AWS Certified Machine Learning – Specialty — Question 360
A global bank requires a solution to predict whether customers will leave the bank and choose another bank. The bank is using a dataset to train a model to predict customer loss. The training dataset has 1,000 rows. The training dataset includes 100 instances of customers who left the bank.
A machine learning (ML) specialist is using Amazon SageMaker Data Wrangler to train a churn prediction model by using a SageMaker training job. After training, the ML specialist notices that the model returns only false results. The ML specialist must correct the model so that it returns more accurate predictions.
Which solution will meet these requirements?
Answer options
- A. Apply anomaly detection to remove outliers from the training dataset before training.
- B. Apply Synthetic Minority Oversampling Technique (SMOTE) to the training dataset before training.
- C. Apply normalization to the features of the training dataset before training.
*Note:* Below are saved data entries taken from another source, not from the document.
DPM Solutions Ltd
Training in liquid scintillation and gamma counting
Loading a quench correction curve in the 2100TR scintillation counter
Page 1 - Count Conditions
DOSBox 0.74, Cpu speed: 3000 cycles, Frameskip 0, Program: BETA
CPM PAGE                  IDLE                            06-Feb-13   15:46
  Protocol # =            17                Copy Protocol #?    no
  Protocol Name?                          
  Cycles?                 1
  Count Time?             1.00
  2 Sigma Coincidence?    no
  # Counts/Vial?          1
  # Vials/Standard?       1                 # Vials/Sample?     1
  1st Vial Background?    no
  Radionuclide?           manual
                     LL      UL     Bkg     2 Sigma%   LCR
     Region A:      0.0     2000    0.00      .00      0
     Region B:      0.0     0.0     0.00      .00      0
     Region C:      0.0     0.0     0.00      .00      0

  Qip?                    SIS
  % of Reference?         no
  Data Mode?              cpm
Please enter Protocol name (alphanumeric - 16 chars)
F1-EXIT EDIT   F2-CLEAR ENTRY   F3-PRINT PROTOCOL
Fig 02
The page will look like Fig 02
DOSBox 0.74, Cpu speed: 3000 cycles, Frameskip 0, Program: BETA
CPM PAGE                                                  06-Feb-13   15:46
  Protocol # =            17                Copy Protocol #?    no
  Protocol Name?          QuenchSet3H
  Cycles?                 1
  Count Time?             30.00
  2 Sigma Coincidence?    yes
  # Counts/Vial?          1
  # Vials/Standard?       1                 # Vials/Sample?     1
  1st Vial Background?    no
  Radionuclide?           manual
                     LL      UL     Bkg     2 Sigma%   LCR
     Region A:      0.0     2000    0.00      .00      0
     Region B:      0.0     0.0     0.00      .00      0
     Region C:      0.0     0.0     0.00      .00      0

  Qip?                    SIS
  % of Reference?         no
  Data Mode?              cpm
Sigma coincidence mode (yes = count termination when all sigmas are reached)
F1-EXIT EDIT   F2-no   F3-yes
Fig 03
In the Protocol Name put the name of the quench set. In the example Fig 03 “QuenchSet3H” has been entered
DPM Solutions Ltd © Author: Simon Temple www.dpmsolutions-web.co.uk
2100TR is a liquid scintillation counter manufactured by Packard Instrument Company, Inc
- D. Apply undersampling to the training dataset before training.
Correct answer: B
Explanation
The training dataset is highly imbalanced, with only 10% of the records representing the positive class (churn), causing the model to lean heavily toward predicting the majority class. Applying Synthetic Minority Oversampling Technique (SMOTE) addresses this by synthetically generating new instances of the minority class to balance the dataset without losing information. Undersampling is inappropriate because reducing the already small dataset of 1,000 rows would leave too little data for effective model training, while normalization and anomaly detection do not resolve class imbalance.